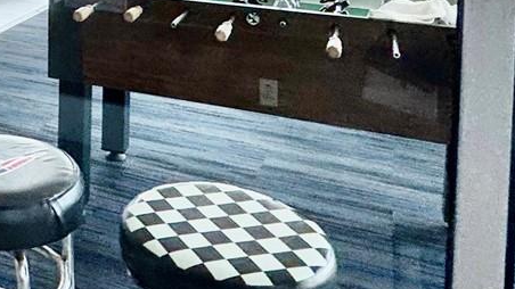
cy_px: -114
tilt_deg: -2.1
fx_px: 737
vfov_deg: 19.9
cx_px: -48
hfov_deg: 33.6
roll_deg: -2.1
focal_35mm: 54
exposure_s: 1/99
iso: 100
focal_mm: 2.22
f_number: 2.2
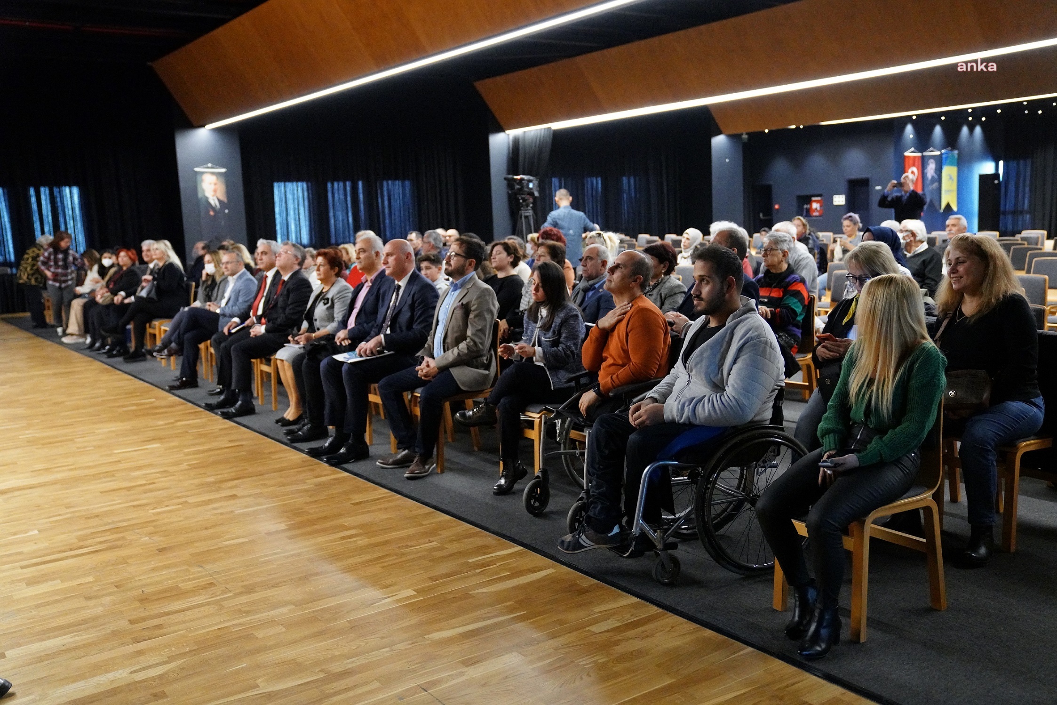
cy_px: 352
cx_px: 528
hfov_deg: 57.2
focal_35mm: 33
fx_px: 969
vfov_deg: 40.0
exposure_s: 1/160
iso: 8000
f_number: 2.8
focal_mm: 33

☆ ☆ ☆ ☆ ☆

# What the exercise asks:
Give the listing above again in its entirety and exactly; do not include the pictures.

# Result of the task:
cy_px: -114
tilt_deg: -2.1
fx_px: 737
vfov_deg: 19.9
cx_px: -48
hfov_deg: 33.6
roll_deg: -2.1
focal_35mm: 54
exposure_s: 1/99
iso: 100
focal_mm: 2.22
f_number: 2.2
cy_px: 352
cx_px: 528
hfov_deg: 57.2
focal_35mm: 33
fx_px: 969
vfov_deg: 40.0
exposure_s: 1/160
iso: 8000
f_number: 2.8
focal_mm: 33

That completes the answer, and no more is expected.